Wire, gig review: 'There is still a dissatisfied itch to bassist Graham Lewis’ words'
Nick Hasted has been a film journalist since 1986. He writes about film, music, books and comics for The Independent, Sight & Sound, Uncut and Little White Lies. He has published two books: The Dark Story of Eminem (2002), and You Really Got Me: The Story of The Kinks (2011), both from Omnibus Press.
Monday 20 January 2014
The ceiling fans struggle to push the air around the sort of rammed pub upper room bands of Wire’s stature rarely visit. But in a 37-year career, including two breaks inevitable for a group its singer and co-songwriter Colin Newman characterises as prone to “psychic warfare”, Wire have fought furiously to avoid rock normality.

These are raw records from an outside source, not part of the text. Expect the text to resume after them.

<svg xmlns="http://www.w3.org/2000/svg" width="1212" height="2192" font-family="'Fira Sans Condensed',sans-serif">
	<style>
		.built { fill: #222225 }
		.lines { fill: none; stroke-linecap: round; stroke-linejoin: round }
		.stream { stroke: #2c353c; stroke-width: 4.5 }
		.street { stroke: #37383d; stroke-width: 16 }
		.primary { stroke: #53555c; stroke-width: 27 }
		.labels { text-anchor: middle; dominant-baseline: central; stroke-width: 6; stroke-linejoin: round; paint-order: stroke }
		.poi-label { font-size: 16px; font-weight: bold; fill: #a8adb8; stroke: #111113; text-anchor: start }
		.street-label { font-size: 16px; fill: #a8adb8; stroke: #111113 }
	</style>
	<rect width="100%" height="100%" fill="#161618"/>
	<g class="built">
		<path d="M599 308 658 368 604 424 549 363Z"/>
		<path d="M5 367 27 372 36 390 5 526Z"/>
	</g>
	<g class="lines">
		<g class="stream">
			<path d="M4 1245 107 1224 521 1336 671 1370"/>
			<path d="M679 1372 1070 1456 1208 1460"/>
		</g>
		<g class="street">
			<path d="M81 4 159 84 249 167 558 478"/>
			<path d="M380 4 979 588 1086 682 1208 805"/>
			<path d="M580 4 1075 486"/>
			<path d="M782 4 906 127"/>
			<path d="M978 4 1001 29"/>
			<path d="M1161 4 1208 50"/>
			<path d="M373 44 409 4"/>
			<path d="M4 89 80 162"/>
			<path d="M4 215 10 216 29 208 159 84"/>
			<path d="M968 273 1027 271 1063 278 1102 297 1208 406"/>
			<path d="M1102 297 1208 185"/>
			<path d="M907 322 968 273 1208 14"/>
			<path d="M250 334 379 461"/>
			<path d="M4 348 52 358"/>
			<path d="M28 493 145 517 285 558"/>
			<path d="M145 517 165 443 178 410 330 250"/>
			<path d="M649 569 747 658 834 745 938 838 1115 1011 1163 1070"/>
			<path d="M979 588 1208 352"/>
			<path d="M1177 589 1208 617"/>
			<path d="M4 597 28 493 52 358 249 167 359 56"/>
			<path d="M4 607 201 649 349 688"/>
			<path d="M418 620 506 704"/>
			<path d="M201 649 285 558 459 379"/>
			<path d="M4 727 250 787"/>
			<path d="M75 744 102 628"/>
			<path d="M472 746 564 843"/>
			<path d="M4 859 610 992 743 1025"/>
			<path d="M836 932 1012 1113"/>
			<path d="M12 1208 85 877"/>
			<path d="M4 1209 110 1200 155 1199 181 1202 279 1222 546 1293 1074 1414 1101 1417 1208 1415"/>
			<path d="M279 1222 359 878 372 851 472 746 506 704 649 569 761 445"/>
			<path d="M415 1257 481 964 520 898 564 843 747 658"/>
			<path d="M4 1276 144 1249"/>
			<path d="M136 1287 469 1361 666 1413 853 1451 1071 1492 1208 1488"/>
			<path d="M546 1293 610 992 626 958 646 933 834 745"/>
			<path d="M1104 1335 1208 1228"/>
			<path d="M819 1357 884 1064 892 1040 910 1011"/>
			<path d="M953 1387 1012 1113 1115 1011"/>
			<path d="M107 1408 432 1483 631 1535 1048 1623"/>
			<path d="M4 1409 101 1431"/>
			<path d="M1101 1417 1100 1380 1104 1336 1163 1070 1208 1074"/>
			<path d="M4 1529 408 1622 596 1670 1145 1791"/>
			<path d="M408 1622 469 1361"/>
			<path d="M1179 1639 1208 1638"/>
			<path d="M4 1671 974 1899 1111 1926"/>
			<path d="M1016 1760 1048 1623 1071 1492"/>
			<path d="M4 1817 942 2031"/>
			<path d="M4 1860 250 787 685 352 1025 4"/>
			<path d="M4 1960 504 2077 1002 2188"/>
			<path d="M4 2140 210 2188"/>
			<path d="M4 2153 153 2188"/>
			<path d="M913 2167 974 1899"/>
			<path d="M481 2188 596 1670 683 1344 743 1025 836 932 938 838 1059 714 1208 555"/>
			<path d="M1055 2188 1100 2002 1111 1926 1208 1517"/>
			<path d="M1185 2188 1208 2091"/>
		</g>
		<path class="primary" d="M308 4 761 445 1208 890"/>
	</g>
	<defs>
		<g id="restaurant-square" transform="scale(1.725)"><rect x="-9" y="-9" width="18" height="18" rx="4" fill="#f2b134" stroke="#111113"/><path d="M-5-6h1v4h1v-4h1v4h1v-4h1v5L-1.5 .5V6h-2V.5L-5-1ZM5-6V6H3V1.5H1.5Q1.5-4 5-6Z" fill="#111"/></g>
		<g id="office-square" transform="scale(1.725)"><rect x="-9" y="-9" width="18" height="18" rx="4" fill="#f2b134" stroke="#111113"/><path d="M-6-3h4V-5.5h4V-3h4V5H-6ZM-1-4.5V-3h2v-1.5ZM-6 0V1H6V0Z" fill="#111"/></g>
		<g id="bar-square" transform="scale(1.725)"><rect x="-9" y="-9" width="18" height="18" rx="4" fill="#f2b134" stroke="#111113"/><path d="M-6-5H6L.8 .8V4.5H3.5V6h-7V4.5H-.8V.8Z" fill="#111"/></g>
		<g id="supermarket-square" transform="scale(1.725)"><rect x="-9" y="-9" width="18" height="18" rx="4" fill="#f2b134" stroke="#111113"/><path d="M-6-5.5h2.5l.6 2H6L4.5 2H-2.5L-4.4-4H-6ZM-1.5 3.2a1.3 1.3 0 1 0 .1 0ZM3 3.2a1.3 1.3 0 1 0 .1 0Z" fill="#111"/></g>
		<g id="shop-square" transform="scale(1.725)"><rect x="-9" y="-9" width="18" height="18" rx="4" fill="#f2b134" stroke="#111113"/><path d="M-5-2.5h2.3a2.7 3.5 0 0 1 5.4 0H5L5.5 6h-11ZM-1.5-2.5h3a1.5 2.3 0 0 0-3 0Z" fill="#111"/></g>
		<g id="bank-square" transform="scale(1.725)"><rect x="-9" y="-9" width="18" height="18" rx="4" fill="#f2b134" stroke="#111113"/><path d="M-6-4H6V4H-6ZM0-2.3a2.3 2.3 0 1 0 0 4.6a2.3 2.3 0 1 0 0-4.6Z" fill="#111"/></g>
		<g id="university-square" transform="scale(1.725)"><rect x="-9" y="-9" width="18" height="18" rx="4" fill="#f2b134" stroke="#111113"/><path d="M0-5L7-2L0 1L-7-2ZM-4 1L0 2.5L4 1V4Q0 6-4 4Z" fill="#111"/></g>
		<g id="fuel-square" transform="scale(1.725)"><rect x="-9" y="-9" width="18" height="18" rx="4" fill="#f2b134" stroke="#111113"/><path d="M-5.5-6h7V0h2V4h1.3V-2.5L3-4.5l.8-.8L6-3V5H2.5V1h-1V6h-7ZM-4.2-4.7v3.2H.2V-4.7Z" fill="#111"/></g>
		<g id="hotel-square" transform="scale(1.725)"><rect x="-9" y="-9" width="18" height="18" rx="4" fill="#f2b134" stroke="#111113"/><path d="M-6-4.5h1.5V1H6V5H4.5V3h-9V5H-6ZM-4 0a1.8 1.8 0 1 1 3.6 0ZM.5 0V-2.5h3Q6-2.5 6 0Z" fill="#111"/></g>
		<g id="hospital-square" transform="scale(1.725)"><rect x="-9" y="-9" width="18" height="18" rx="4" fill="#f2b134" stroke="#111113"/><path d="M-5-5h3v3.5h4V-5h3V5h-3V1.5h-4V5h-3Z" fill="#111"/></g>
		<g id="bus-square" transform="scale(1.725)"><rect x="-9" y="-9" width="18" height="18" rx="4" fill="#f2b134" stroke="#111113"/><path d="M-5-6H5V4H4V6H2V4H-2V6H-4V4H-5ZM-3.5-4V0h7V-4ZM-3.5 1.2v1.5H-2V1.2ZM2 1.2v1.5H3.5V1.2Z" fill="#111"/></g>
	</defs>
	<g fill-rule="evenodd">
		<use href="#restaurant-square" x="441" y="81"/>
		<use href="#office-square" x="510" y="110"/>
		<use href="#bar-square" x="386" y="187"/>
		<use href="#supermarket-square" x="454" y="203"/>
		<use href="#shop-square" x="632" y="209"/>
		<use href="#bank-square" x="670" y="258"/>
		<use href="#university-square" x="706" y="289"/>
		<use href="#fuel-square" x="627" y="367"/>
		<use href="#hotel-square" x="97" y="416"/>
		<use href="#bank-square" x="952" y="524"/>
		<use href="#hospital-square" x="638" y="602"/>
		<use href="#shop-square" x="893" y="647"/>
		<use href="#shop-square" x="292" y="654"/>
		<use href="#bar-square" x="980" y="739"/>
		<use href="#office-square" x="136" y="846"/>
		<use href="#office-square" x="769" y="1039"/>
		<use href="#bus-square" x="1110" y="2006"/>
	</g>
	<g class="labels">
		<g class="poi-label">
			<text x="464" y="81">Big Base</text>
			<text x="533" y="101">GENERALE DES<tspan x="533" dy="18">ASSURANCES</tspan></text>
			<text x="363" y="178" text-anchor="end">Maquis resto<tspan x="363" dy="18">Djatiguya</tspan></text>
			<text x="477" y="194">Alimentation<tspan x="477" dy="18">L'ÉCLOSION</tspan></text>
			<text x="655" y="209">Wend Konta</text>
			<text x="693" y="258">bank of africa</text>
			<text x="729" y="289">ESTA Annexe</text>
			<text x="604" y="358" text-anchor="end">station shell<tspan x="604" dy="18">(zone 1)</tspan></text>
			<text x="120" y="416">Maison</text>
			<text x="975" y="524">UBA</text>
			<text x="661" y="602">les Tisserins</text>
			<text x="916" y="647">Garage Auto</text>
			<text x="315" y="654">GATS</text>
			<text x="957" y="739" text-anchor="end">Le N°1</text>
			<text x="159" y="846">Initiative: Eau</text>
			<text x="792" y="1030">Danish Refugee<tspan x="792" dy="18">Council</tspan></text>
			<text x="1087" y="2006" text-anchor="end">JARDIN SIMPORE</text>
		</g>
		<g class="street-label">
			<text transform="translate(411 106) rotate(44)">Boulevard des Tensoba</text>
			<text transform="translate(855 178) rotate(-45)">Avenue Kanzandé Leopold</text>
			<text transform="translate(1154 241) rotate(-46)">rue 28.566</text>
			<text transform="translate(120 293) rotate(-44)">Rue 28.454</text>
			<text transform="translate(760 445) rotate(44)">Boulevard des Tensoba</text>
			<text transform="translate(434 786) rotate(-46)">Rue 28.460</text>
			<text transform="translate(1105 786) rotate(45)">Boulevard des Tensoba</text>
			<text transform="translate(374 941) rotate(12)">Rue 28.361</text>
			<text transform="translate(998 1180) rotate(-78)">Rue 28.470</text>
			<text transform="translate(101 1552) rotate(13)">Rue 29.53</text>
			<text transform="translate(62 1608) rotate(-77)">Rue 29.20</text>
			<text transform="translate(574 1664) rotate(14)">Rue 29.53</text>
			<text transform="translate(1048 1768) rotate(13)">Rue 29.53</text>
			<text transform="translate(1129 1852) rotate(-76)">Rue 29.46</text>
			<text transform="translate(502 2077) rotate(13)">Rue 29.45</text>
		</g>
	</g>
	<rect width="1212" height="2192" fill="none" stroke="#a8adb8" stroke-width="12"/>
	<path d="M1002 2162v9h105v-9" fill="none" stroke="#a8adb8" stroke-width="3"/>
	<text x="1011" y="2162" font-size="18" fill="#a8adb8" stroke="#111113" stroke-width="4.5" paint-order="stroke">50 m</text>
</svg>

“They don’t sound as weird as they used to,” comments a woman who has randomly entered the pub tonight with strong memories of their debut Pink Flag’s strangeness in punk 1977. The loop of their influence means that “Adore Your Island”, from last year’s Change Becomes Us, recalls the Wire-inspired Blur.
But the way Newman’s voice sinks sadly at the end of “As We Go”’s passages of choppy, chiming guitar, like “Swallow”’s feedback-flecked, rainbow-arc finish, remains singular. “Stealth of a Stork"’s stealthy riff triggers sporadic pogoing, while Newman’s tribal wail during the dragging, heavy “Harpooned” gets a more sensual response from some female dancers.
Tagged as post-punk because they quickly shed punk’s constricting chrysalis, Wire are psychedelically expansive too. There is still a querulous, dissatisfied itch to bassist Graham Lewis’s words as Newman sings them. Their business is unfinished.